Please answer from the bankruptcy appeal passage: which provision did the BAP hold Wells Fargo violated by exercising control over estate property?

------ Provided text

The Debtors appealed to the Bankruptcy Appellate Panel (“BAP”), which reversed the bankruptcy court. Mwangi v. Wells Fargo Bank, N.A. (In re Mwangi I), 432 B.R. 812, 816 (9th Cir. BAP 2010). First, the BAP rejected Wells Fargo's argument that the Supreme Court's decision in Citizens Bank of Maryland v. Strumpf, 516 U.S. 16, 116 S.Ct. 286, 133 L.Ed.2d 258 (1995), authorizes Wells Fargo's policy of “temporary administrative pledges.” According to the BAP, Strumpf authorizes a bank to impose a temporary administrative hold only to preserve setoff rights, and in this case, Wells Fargo denied any intent to protect setoff rights. In re Mwangi I, 432 B.R. at 820. Second, the BAP found that the Debtors had an inchoate interest in the account funds, which remained part of the bankruptcy estate. Id. at 820–21. Third, the BAP held that 11 U.S.C. § 522's right to claim exemptions in estate property bestows standing on debtors to pursue sanctions for violations of § 362's automatic stay provisions. Id. at 822–23. Fourth, the BAP held that Wells Fargo had violated 11 U.S.C. § 362(a)(3) by exercising control over estate property. Id. at 823–24. The BAP reasoned that the turnover provisions of the Bankruptcy Code are self-effectuating and that the Debtors were not required to take any action to ripen their interest in the account funds before asserting a violation of § 362's automatic stay provisions. Id. at 824. Finally, the BAP remanded the case to the bankruptcy court to determine whether Wells Fargo's retention of the account funds was reasonable and, if not, whether the Debtors had suffered damages. Id. at 825.

------------
------ Data section

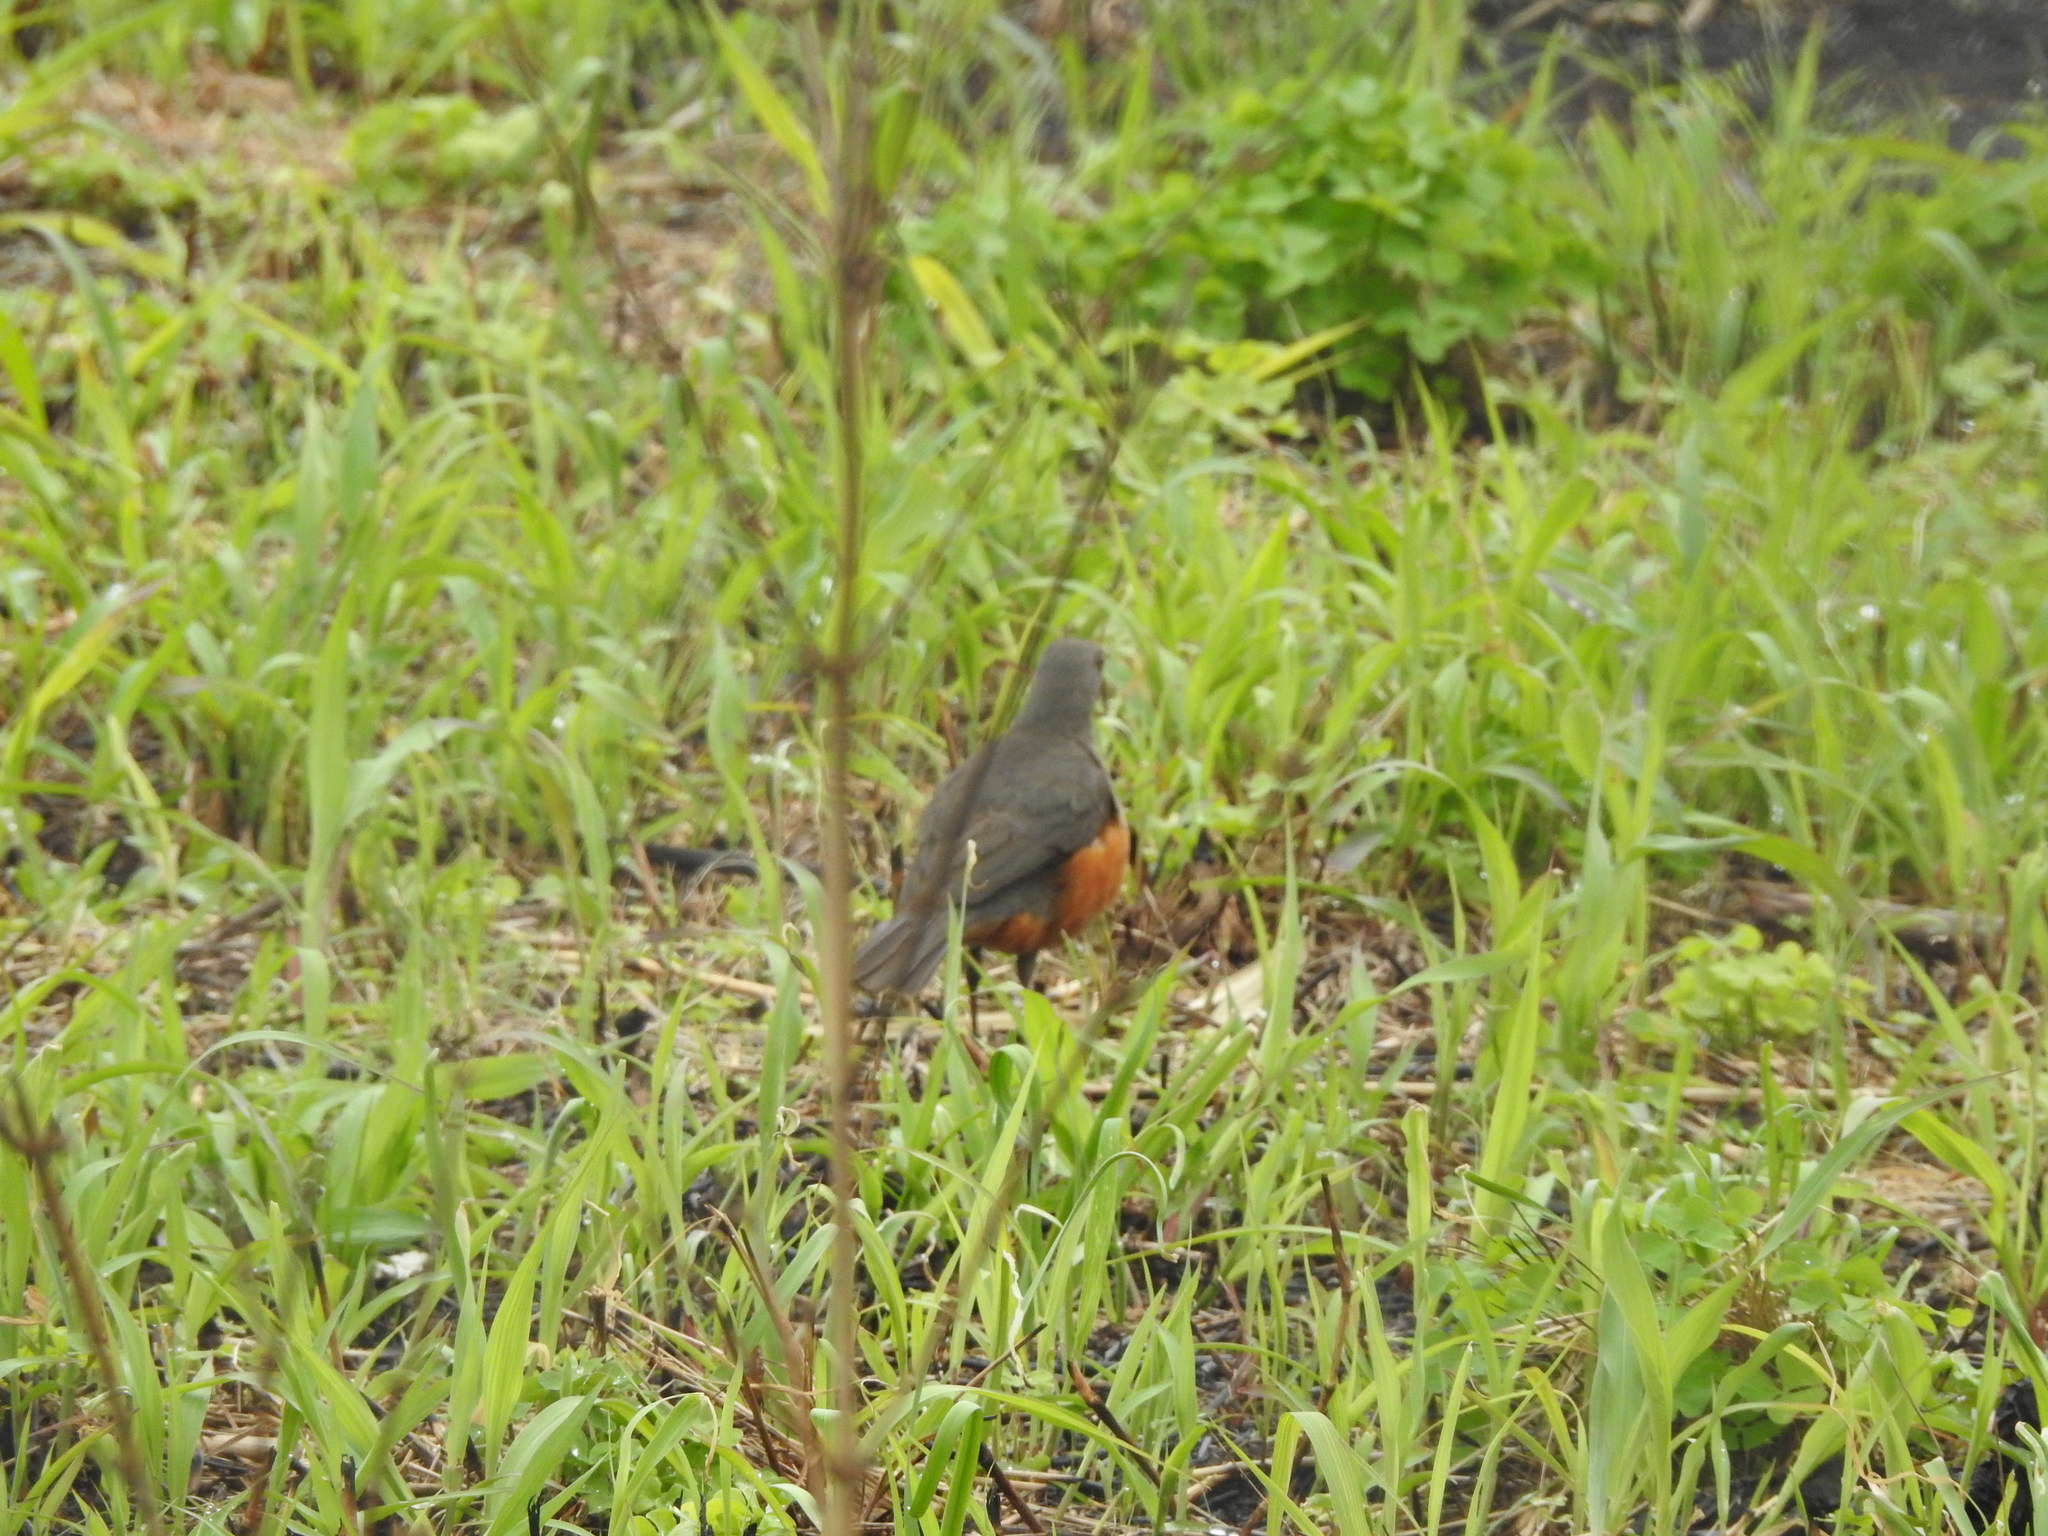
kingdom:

------------

• **Final result**:
11 U.S.C. § 362(a)(3).